In characterizing the relationship, this distinction is paramount. For as long as China and Russia remain merely convenient partners, rather than ideologically kindred allies, it is possible to keep these neighbors at arm’s length. To this end, the U.S. must reorient its approach to Russia. It is the Russian perception that world politics are rigged to benefit the U.S. at Russia’s expense that has prompted its support for China.

Russia’s national interests are rooted in the desire for respect. With this in mind, Russia could pull back from synergy with China if a better opportunity to advance these interests presented itself. Ultimately, the ability of the U.S. to offer a mutually acceptable alternative will hinge on two related factors: the Arctic and NATO. Critically, the issue of climate change is central to both of these factors.

In the Arctic, rapid warming removes barriers to resource exploitation, shipping activity, and great power competition. This has drawn many non-Arctic states to the region. Yet, even with China inserting itself as a “Near-Arctic State,” Russia has expressed the need for a hierarchy of regional influence in which the interests of Arctic states are prioritized over non-Arctic states. On this, American and Russian interests align.

Russian distrust of the U.S. complicates matters, however. Arctic military assertiveness from Russia is evidence of its sensitivity to the NATO alliance. In response, U.S. military branches have been releasing strategies for Arctic-specific forward defense.
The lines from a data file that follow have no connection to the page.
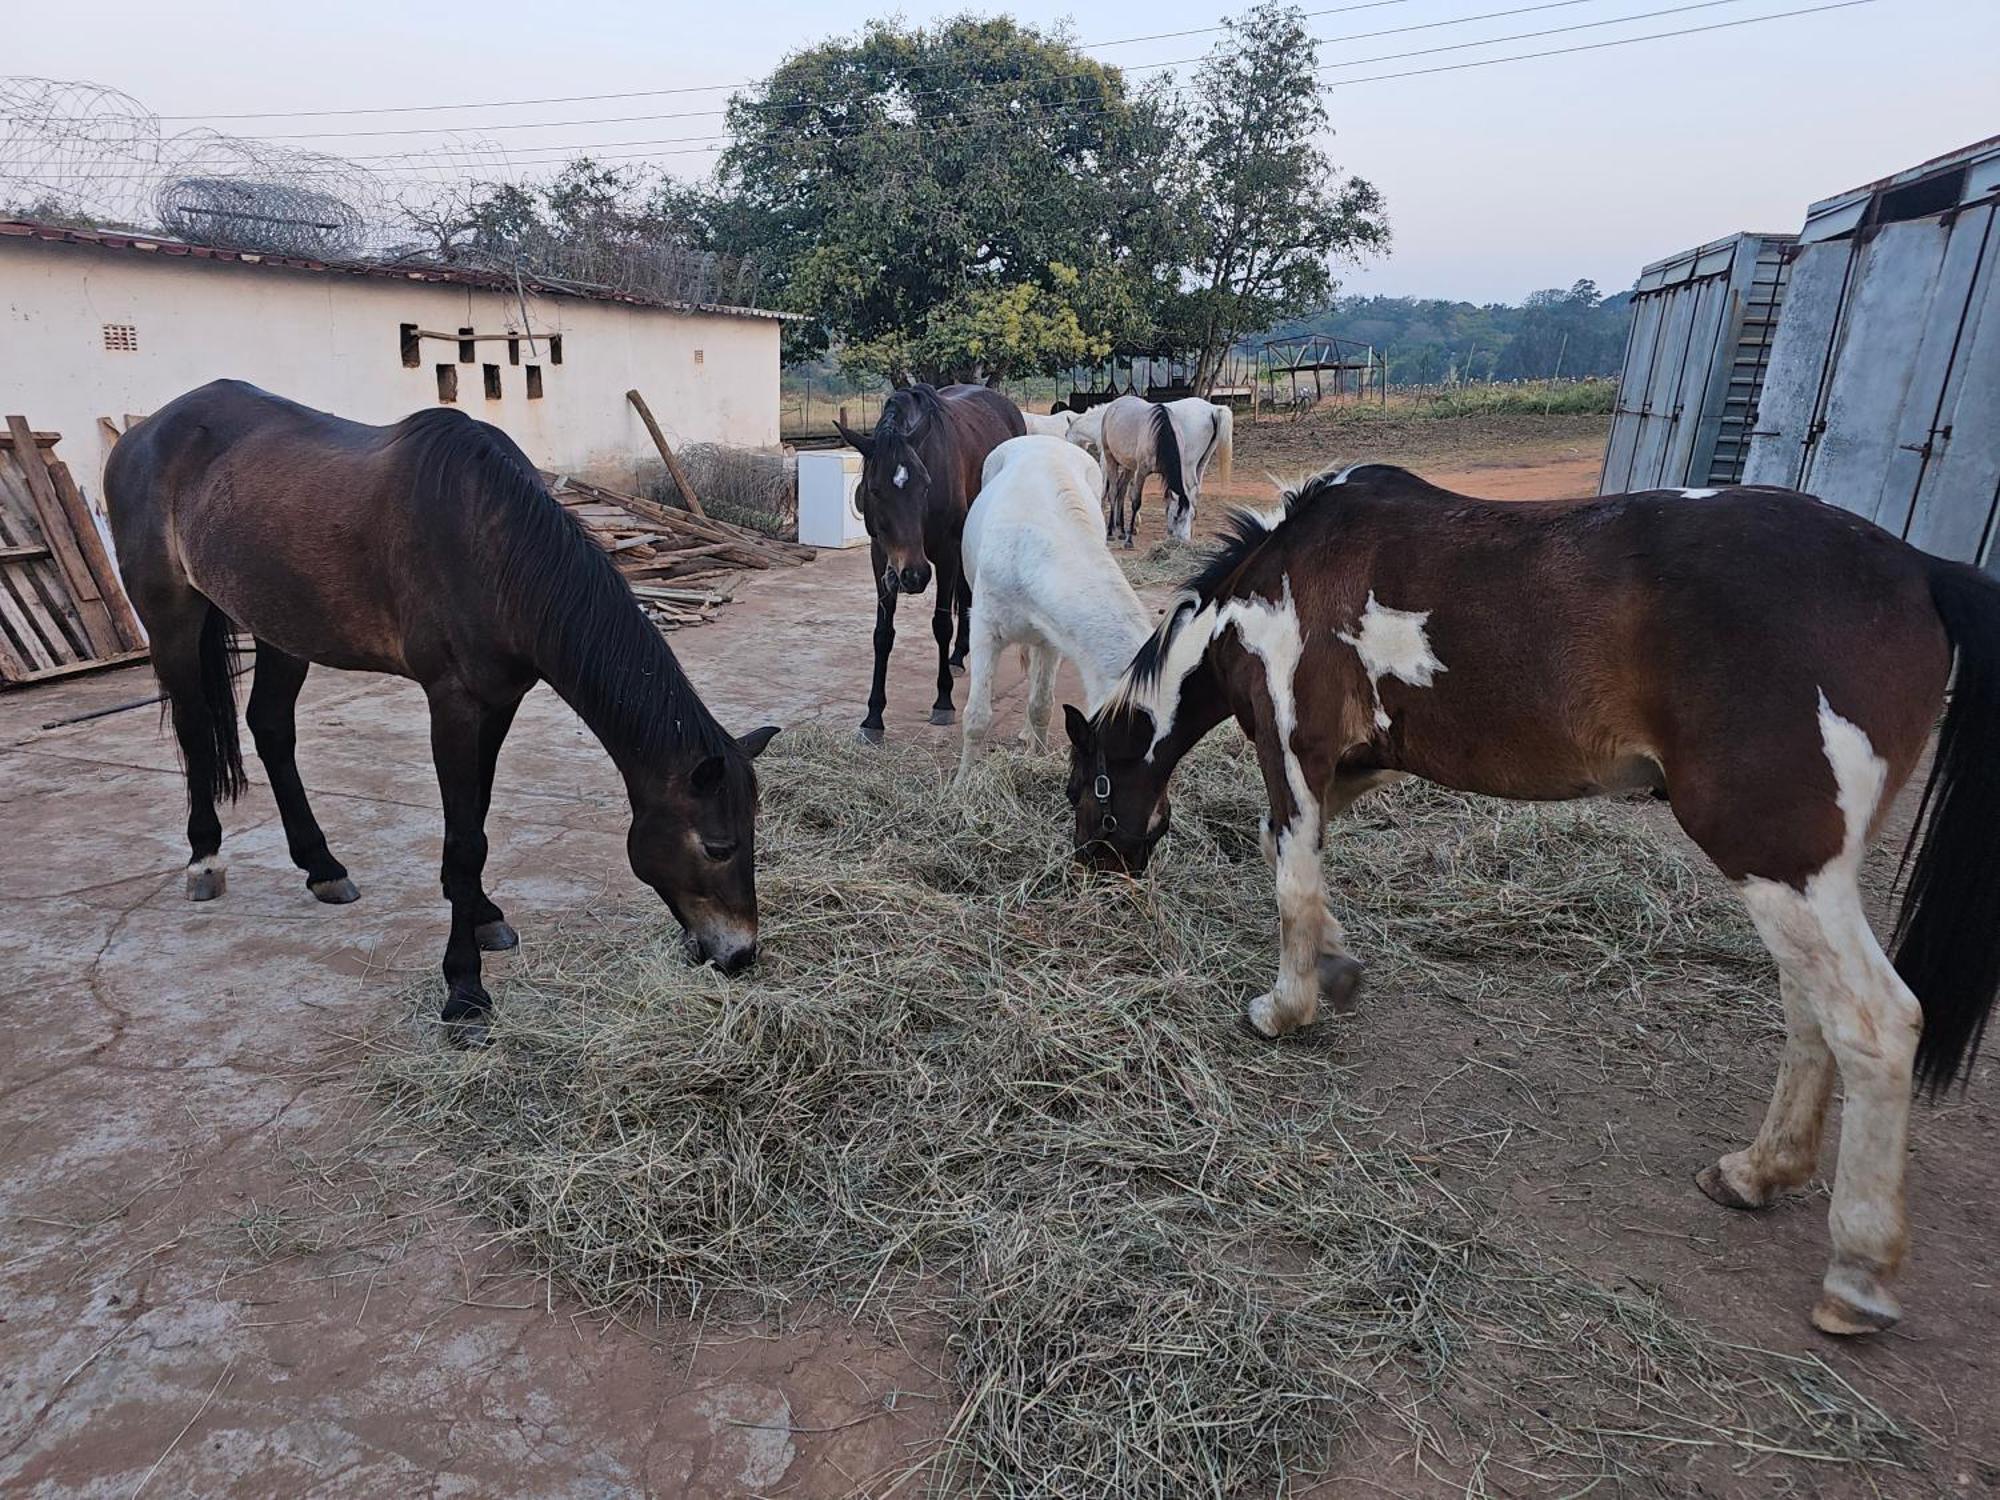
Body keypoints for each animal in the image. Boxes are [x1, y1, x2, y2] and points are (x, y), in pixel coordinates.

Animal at [105, 378, 780, 1048]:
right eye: (718, 846)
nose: (740, 955)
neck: (493, 545)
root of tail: (145, 433)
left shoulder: (500, 701)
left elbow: (475, 819)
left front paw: (483, 916)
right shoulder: (452, 702)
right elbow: (463, 841)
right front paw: (465, 989)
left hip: (279, 626)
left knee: (271, 728)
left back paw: (322, 866)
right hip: (172, 615)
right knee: (196, 730)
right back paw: (204, 859)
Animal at [840, 384, 1032, 744]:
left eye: (925, 485)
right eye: (874, 489)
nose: (914, 576)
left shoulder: (945, 553)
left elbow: (941, 624)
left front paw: (943, 700)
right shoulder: (881, 558)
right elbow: (882, 634)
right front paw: (873, 717)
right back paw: (958, 655)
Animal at [956, 440, 1160, 780]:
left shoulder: (1050, 640)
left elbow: (1041, 706)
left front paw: (1035, 761)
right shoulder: (984, 632)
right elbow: (977, 717)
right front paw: (962, 783)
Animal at [1072, 468, 2000, 1336]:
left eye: (1086, 787)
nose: (1094, 871)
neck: (1274, 583)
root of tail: (1919, 570)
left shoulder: (1297, 748)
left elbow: (1293, 882)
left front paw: (1285, 1006)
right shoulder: (1357, 765)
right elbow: (1291, 862)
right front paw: (1337, 968)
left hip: (1780, 861)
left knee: (1876, 1026)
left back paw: (1858, 1274)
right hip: (1803, 880)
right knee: (1811, 1012)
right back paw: (1756, 1172)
Such militarism is not conducive to improving relations, securing sovereign influence, or addressing climate change. 

In order to limit undue Chinese influence in the region and stabilize its relations with Russia by securing a multilateral agreement that formalizes an Arctic hierarchy, the U.S. will need to alter its foreign policy so that Russia perceives it to be a viable partner. The alteration should be sufficient for reducing friction with Russia’s core interests, but not so extreme that liberal values or American security are put in jeopardy. Such transactional considerations should include fashioning a new climate-positive role for the U.S. in NATO. After all, the permanent physical presence of roughly 76,000 U.S. troops on the European continent not only irks Russia, but this posture is also expensive, carbon-intensive, and perhaps not even the most effective approach to conflict deterrence. 
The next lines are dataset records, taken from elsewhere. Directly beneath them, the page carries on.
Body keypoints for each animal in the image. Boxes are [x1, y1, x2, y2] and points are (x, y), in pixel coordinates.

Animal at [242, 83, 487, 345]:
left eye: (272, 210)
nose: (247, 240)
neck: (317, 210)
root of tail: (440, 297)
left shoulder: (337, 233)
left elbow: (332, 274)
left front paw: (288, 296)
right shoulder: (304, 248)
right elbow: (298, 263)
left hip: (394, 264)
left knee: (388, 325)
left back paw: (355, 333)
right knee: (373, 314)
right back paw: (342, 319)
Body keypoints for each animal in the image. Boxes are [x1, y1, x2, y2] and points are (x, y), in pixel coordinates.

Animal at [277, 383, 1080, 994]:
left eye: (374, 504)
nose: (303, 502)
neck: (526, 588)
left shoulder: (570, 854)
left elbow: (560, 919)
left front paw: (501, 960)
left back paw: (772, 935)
Indeed, research has shown that rapid deployment of new forces is significantly more likely to stymie aggression. This suggests that the U.S. should reduce its troop levels in Europe by at least 75 percent while bolstering rapid deployment readiness. This would allow the U.S. to simultaneously reduce its military’s fuel demand and greenhouse gas emissions, earn the good will necessary for stronger diplomacy with Russia, and still honor its security commitment to NATO in the event of a crisis. Moreover, the U.S. could then reinvest the potential savings into both Arctic sustainability and NATO’s capacity to manage climate insecurity.
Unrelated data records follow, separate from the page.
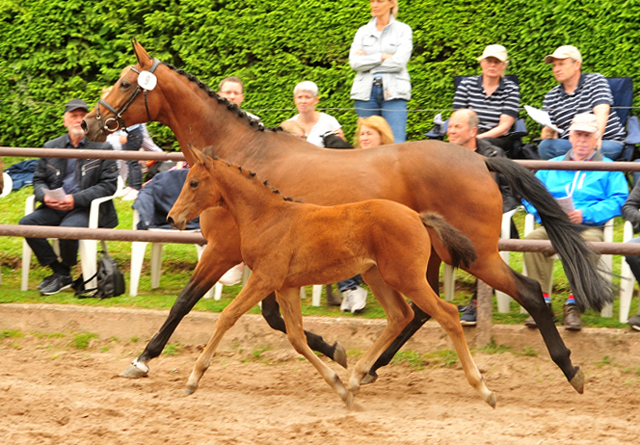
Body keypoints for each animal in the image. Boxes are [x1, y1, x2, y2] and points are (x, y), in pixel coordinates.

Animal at [166, 144, 496, 408]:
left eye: (193, 182)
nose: (172, 217)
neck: (267, 216)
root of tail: (417, 216)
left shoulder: (265, 279)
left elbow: (227, 317)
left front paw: (193, 378)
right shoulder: (286, 286)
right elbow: (297, 337)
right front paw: (339, 386)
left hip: (407, 278)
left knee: (446, 314)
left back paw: (483, 388)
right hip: (378, 276)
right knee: (400, 315)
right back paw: (357, 377)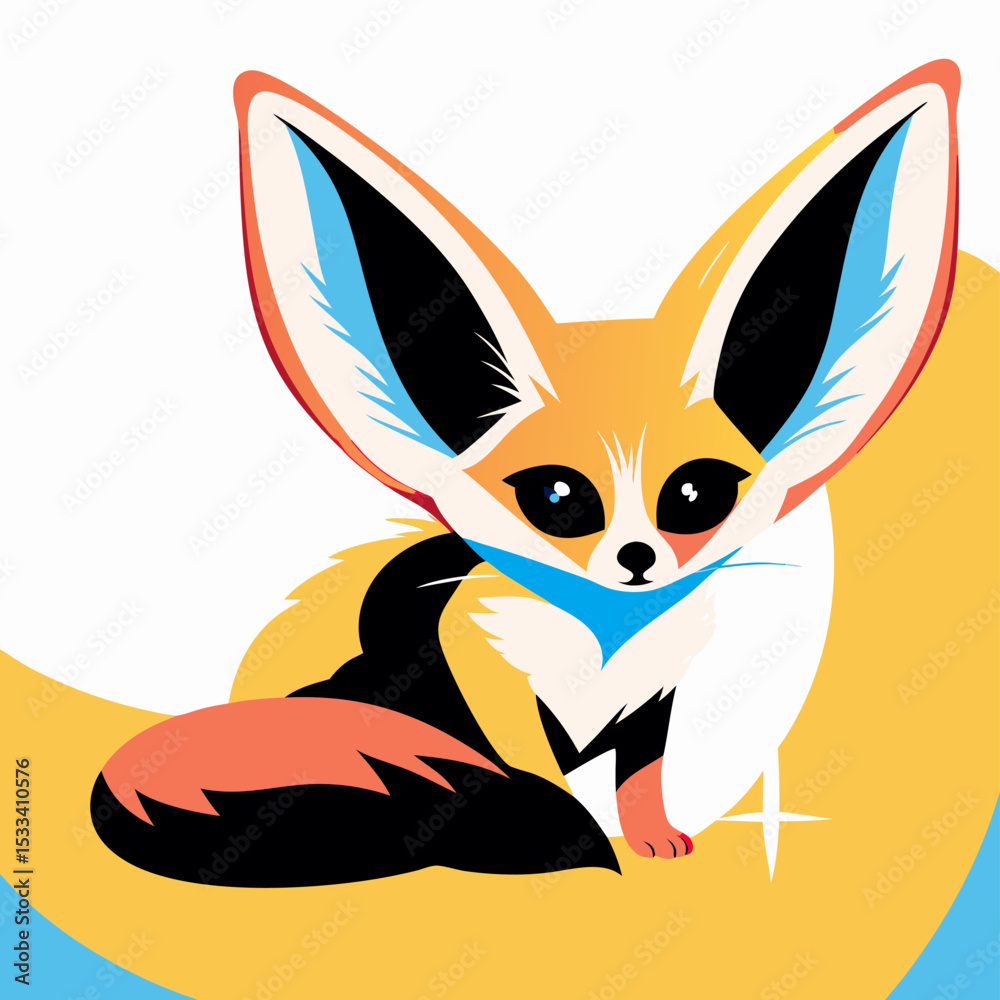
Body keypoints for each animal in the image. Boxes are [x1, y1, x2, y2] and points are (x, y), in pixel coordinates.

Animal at [92, 60, 960, 886]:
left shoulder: (656, 701)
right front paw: (589, 846)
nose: (637, 559)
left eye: (693, 494)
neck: (606, 637)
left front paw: (652, 837)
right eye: (557, 496)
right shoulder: (491, 687)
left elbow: (639, 778)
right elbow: (543, 781)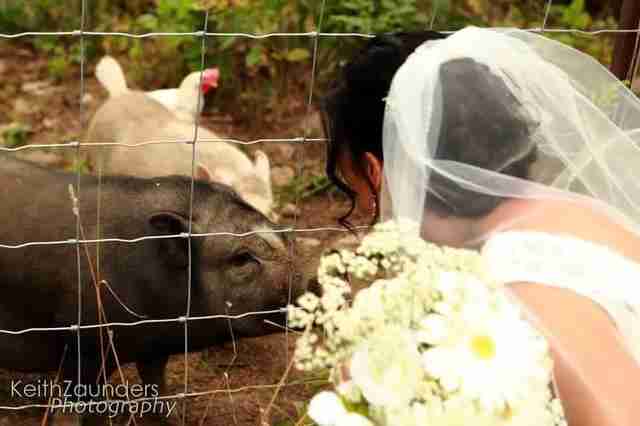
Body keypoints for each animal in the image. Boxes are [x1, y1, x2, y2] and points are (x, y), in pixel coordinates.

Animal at [0, 156, 305, 423]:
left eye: (284, 236)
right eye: (242, 258)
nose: (310, 282)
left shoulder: (155, 344)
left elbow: (155, 382)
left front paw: (174, 418)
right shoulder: (81, 343)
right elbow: (72, 405)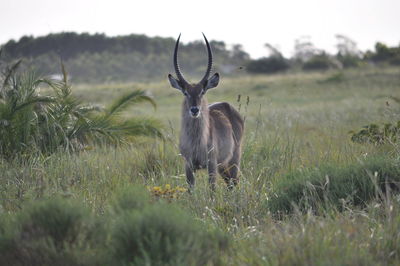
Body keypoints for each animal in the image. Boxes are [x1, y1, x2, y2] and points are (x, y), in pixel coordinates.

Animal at [166, 33, 242, 191]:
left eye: (202, 91)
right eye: (185, 92)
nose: (194, 110)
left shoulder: (211, 165)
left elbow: (212, 190)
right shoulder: (188, 166)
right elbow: (190, 190)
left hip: (234, 159)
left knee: (234, 182)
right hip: (223, 166)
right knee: (230, 182)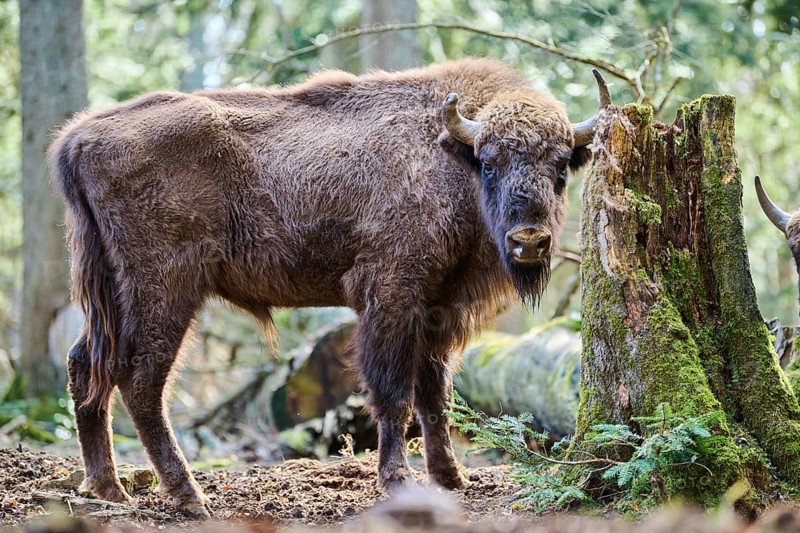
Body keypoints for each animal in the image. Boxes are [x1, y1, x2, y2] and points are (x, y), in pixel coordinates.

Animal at [50, 58, 609, 515]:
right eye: (490, 162)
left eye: (561, 166)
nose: (529, 241)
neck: (450, 154)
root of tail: (79, 137)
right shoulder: (392, 296)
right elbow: (394, 392)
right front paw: (398, 480)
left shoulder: (438, 309)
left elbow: (436, 395)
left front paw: (453, 478)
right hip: (165, 290)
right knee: (140, 380)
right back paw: (189, 496)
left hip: (112, 292)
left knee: (84, 364)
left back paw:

Through the establishment of a bounded Arctic order and the greening of American leadership in NATO, the U.S. can dispel Sino-Russian synergy in the region and help maintain balance between the great powers. Specifically, these actions would both politically distance China from Russia and give the Kremlin substantial reason to begin feeling more optimistic about its relations with the West. To be sure, similar measures will be necessary in other regions to fully assure balance. However, the Arctic is a natural place for the U.S. to begin this endeavor. Usefully, the themes of climate mitigation and adaptation provide a blueprint for what countering Sino-Russian synergy elsewhere ought to generally entail.